British Airways is projected to add tens of thousands of visitors annually to Guyana, Tourism Minister Oneidge Walrond said at Monday’s ceremony to welcome that carrier’s first scheduled to flight to this South American nation.

She said that airline would offer more than 33,000 seats annually to travellers to and from Guyana to Britain with connections to other European destinations and the Caribbean and Central America. “We have been proactively preparing for this influx of visitors and, as you move around Guyana, you would notice a lot of construction activities some of which are associated with the hospitality sector,” Ms Walrond said.

Without divulging details, Aviation  Minister Juan Edghill said Guyanese authorities did not have to work hard to convince British Airways to add Guyana to its route of scheduled services with connections via St Lucia. “It was easy for them to make that decision because of the numbers that we were seeing and almost 35 percent of those travellers were business class passengers,” he added.

Mr Edghill added that “this would have made no sense whatsoever” if the United Kingdom did not lift its visa restriction on Guyanese.

Public Works Minister Deodat Indar said before Monday’s commencement of scheduled flights here, British Airways had been operating chartered flights to Guyana to fly crew members in for the two Stena Carron drill-ships in the Stabroek Block. Mr Edghill added that a third Floating Production Storage and Offloading (FPSO) vessel is expected in Guyana later this year.

With Guyana’s visitor arrivals 25 percent above pre-pandemic levels, officials hope that Guyana would record 1 million visitors by 2026, up from 660,000 last year.

British High Commissioner to Guyana, Jane Miller said the return of British Airways’ scheduled flights for the first time in 42 years marks “a new step in the UK-Guyana relationship” especially in the areas of tourism and business.

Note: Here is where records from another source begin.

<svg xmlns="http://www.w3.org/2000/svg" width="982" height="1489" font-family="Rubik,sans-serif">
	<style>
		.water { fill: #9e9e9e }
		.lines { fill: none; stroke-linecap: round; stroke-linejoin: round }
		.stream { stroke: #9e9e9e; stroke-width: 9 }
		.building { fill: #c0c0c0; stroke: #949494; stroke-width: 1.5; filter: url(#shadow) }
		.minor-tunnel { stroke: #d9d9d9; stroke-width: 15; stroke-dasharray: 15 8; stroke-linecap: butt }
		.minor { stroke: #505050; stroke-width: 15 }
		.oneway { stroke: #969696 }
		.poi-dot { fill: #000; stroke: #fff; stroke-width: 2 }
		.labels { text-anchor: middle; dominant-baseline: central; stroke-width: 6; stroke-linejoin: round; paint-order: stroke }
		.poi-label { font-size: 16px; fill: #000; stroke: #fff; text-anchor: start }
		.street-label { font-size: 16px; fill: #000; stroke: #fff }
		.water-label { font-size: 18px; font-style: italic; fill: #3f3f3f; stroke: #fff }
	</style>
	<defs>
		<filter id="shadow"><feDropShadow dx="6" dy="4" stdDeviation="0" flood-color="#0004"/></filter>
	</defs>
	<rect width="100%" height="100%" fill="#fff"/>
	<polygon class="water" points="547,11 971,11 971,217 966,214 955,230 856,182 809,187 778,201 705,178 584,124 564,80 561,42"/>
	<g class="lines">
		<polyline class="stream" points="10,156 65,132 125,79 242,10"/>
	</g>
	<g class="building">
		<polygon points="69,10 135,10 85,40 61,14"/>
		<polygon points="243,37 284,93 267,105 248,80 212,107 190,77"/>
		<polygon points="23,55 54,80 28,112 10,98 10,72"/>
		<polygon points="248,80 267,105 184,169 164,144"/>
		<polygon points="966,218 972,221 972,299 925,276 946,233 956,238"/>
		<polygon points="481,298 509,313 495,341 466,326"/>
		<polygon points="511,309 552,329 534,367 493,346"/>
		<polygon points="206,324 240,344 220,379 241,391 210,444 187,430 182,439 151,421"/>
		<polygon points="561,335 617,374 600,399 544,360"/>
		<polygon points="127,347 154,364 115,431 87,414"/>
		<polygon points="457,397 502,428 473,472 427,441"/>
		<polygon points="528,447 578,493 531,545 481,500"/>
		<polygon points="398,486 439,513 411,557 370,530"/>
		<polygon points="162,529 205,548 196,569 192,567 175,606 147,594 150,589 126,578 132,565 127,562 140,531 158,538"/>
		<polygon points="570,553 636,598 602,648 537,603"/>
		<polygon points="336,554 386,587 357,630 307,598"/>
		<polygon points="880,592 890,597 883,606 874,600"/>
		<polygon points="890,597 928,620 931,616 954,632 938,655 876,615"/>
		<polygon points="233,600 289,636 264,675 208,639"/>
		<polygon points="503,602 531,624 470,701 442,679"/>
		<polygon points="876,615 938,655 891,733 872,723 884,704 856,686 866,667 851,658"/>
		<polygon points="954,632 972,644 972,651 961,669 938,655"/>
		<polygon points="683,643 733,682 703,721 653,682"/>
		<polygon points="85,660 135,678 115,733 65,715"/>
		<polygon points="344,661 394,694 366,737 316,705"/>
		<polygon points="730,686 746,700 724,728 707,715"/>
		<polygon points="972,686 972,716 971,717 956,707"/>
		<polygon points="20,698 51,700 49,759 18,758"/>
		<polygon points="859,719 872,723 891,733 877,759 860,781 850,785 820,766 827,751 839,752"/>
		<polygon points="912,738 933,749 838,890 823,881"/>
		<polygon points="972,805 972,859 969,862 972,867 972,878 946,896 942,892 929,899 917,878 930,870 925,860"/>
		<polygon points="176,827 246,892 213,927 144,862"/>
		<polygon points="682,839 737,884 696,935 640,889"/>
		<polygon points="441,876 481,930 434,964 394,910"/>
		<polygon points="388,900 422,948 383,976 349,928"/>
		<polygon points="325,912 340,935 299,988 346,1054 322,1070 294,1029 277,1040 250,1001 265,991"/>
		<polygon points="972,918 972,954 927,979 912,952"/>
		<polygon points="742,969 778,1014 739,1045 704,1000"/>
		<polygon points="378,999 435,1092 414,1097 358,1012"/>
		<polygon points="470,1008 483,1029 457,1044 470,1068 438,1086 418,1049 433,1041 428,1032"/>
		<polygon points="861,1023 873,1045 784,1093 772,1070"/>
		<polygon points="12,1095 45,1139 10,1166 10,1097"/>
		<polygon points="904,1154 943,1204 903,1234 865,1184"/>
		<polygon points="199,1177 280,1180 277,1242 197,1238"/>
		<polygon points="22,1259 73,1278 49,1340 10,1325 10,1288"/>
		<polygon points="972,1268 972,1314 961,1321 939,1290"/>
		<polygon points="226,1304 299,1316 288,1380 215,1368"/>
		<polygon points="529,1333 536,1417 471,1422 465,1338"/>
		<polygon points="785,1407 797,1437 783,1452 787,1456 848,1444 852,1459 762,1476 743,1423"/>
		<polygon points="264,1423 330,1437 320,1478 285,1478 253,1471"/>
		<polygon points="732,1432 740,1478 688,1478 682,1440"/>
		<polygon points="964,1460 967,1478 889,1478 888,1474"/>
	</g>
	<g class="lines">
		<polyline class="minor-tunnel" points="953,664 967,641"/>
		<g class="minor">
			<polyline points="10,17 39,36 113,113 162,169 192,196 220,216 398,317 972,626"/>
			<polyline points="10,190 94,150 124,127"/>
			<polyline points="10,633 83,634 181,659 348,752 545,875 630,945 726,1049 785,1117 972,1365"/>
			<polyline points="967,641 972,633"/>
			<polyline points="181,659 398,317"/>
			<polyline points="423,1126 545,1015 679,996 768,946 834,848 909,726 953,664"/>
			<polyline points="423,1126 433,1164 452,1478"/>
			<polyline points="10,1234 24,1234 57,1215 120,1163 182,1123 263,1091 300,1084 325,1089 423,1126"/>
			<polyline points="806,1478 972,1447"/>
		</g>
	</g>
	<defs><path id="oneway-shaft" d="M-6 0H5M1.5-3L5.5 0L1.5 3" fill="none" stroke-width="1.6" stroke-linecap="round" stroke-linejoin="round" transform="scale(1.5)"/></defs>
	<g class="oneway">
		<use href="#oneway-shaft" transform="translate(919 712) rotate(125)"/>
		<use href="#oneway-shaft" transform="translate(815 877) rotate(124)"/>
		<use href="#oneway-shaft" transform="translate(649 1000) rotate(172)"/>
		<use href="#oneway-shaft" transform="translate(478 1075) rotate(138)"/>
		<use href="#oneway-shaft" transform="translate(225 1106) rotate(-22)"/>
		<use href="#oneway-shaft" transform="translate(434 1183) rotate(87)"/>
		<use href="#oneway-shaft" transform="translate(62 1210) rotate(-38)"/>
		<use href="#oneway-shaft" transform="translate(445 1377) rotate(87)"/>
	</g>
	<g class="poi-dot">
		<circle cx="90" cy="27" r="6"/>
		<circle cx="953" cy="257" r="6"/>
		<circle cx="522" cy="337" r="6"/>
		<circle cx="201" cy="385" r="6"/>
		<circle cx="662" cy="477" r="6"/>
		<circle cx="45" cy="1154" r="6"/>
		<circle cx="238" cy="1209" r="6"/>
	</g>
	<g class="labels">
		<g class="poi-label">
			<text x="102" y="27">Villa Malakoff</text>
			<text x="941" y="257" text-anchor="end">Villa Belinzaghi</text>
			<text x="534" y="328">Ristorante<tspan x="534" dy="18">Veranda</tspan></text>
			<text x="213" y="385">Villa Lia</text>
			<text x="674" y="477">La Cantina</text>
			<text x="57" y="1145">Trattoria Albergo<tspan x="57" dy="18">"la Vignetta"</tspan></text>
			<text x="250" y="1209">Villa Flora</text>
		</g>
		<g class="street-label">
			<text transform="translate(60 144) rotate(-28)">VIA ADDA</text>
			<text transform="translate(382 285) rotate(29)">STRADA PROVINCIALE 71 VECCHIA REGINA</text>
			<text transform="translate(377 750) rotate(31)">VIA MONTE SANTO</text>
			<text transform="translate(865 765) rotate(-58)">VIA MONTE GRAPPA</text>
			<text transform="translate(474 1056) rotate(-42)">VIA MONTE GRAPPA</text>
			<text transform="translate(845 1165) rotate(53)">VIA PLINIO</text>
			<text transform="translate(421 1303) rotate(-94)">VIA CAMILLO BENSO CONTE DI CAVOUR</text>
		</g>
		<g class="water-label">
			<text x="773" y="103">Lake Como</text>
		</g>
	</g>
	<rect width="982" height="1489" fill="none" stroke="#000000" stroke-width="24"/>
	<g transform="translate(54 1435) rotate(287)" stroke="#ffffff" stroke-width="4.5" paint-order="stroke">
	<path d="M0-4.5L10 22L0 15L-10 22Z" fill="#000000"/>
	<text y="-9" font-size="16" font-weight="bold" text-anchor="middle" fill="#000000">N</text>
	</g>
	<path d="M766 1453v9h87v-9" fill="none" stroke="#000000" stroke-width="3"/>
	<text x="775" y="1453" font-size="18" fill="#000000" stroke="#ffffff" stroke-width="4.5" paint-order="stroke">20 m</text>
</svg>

UK’s Minister for the Americas and the Caribbean, David Rutley hailed the BA scheduled service to Guyana was a huge landmark and a “real vote of confidence in the economy and  people of Guyana.”

Meanwhile, Aviation Minister Edghill hinted that at least one other European airline would be flying to Guyana, but he did not provide any details. “Guyana will become so busy and sooner or later you wouldn’t be able to gets seats on British Airways,” he added.